* [Exercise aim]
Only the lines that hold "return" should be in the answer, each copied from the data below.

* [Working data]

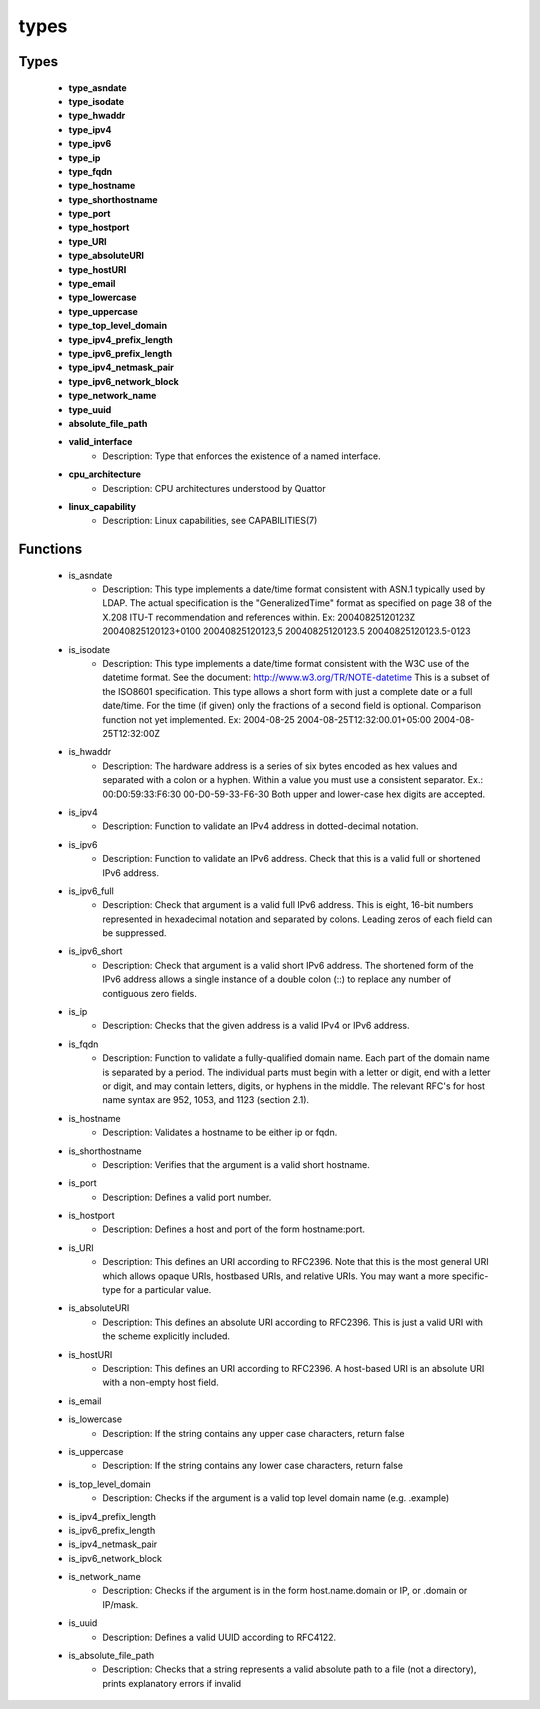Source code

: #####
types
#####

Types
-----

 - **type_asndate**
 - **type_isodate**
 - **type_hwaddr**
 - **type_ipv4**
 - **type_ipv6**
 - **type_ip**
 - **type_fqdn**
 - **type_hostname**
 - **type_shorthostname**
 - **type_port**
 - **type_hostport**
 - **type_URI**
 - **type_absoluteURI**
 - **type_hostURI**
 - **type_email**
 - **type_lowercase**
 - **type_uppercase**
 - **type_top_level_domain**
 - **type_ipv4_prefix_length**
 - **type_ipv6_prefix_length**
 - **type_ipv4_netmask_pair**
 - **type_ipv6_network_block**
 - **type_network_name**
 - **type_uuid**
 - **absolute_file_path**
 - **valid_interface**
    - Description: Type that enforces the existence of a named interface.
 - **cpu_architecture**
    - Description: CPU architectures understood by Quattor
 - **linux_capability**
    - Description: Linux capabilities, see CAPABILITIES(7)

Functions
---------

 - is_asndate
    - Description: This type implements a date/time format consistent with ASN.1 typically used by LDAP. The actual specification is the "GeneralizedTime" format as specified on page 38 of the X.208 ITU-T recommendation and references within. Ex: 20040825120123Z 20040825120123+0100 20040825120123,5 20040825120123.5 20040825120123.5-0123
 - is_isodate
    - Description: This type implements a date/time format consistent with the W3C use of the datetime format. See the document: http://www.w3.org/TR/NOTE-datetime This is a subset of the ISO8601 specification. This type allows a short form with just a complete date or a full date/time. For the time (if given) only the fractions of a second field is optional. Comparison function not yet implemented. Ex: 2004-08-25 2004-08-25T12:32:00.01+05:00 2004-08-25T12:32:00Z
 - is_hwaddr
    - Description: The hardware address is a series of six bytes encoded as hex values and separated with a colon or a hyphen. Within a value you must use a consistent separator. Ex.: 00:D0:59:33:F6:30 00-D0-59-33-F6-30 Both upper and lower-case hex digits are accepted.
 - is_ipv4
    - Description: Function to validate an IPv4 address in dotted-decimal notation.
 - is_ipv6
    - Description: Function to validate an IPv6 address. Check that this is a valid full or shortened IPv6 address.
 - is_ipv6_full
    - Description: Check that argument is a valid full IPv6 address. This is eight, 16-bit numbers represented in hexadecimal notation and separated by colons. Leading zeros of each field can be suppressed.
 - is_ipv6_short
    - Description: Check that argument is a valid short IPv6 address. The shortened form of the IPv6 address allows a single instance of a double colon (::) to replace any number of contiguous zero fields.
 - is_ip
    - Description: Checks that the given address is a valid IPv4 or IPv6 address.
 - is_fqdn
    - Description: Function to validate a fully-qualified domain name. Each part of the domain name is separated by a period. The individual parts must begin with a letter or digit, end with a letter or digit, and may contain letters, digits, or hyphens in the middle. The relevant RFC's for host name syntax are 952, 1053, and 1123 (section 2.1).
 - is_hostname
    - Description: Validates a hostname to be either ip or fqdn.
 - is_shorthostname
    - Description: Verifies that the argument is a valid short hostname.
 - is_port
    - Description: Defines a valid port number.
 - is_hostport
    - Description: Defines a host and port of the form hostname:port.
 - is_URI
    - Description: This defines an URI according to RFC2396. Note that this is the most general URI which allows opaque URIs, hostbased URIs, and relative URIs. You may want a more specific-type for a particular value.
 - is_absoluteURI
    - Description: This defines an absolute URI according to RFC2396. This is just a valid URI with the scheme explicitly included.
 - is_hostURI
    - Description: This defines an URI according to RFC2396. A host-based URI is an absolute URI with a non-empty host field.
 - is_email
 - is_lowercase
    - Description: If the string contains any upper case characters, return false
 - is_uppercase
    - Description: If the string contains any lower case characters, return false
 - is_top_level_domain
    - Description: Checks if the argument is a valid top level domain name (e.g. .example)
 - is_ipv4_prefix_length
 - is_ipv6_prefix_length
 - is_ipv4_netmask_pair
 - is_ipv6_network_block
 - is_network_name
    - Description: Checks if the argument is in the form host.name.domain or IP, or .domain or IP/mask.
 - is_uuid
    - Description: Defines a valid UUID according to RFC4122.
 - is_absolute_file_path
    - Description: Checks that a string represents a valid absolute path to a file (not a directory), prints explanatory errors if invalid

* [Expected answer]
    - Description: If the string contains any upper case characters, return false
    - Description: If the string contains any lower case characters, return false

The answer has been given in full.